Repeated wget jobs often need the same retry policy, pacing, proxy choice, or request headers. Putting those stable defaults in /$HOME/.wgetrc/ keeps ad-hoc commands and scheduled downloads aligned and removes repeated flags from scripts and shell history.

GNU wget loads a compiled-in system startup file first and then the user startup file, so the account-level file overrides the global policy when both define the same setting. For isolated testing, current GNU Wget can load a different startup file with --config=FILE or the WGETRC environment variable instead of changing the real user profile immediately.

Keep the saved profile narrow. Conservative defaults such as retry counts, timeouts, wait intervals, and a deliberate User-Agent are good candidates for /$HOME/.wgetrc/, while passwords, certificate bypasses, and other high-risk overrides are better kept in /$HOME/.netrc/, a temporary startup file, or a one-off troubleshooting command.

Steps to configure default options in ~/.wgetrc:

  1. Draft the defaults in a preview file before promoting them into the account profile.
    wget-preview.wgetrc
    # Preview the defaults before promoting them into ~/.wgetrc.
    user_agent = MirrorAuditSync/2026.04
    tries = 5
    timeout = 20
    wait = 1

    Wgetrc syntax is variable = value. Command names are case-, hyphen-, and underscore-insensitive.

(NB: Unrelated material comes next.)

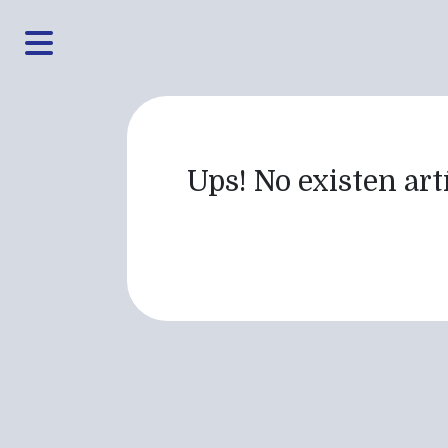
Ups! No existen artí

  2. Load the preview file explicitly and confirm that a visible directive took effect.
    $ wget --config=wget-preview.wgetrc -qO- https://httpbin.org/user-agent
    {
      "user-agent": "MirrorAuditSync/2026.04"
    }

    Use a deliberately visible setting such as user_agent for the preview so the result is easy to confirm before the real profile changes.

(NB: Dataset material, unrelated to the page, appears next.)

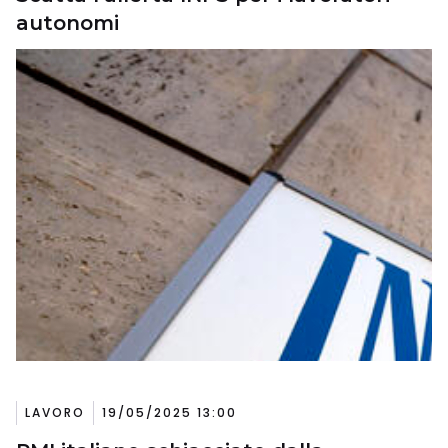
autonomi
LAVORO
19/05/2025 13:00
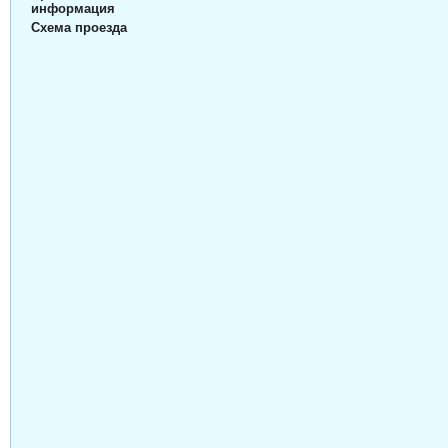
информация
Схема проезда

  3. Copy the tested defaults into the real user startup file.
    ~/.wgetrc
    # Stable defaults for recurring downloads.
    user_agent = MirrorAuditSync/2026.04
    tries = 5
    timeout = 20
    wait = 1

    Add only the options that should apply to every later wget command from that account.

  4. Restrict the file after saving it so only the current account can read or modify it.
    $ chmod 600 ~/.wgetrc

    Leave passwords and other secrets out of a long-lived default profile when possible. Use /$HOME/.netrc/ or a temporary startup file for those cases instead.

  5. Run wget without extra header or timeout flags and confirm that the saved default is active.
    $ wget -qO- https://httpbin.org/user-agent
    {
      "user-agent": "MirrorAuditSync/2026.04"
    }

    A matching value confirms that ordinary commands are reading /$HOME/.wgetrc/.

  6. Skip the saved profile when a clean baseline is needed for debugging.
    $ wget --no-config -qO- https://httpbin.org/user-agent
    {
      "user-agent": "Wget/1.25.0"
    }

    --no-config bypasses both the system startup file and the user startup file, which makes it the fastest way to compare built-in behavior with the saved defaults.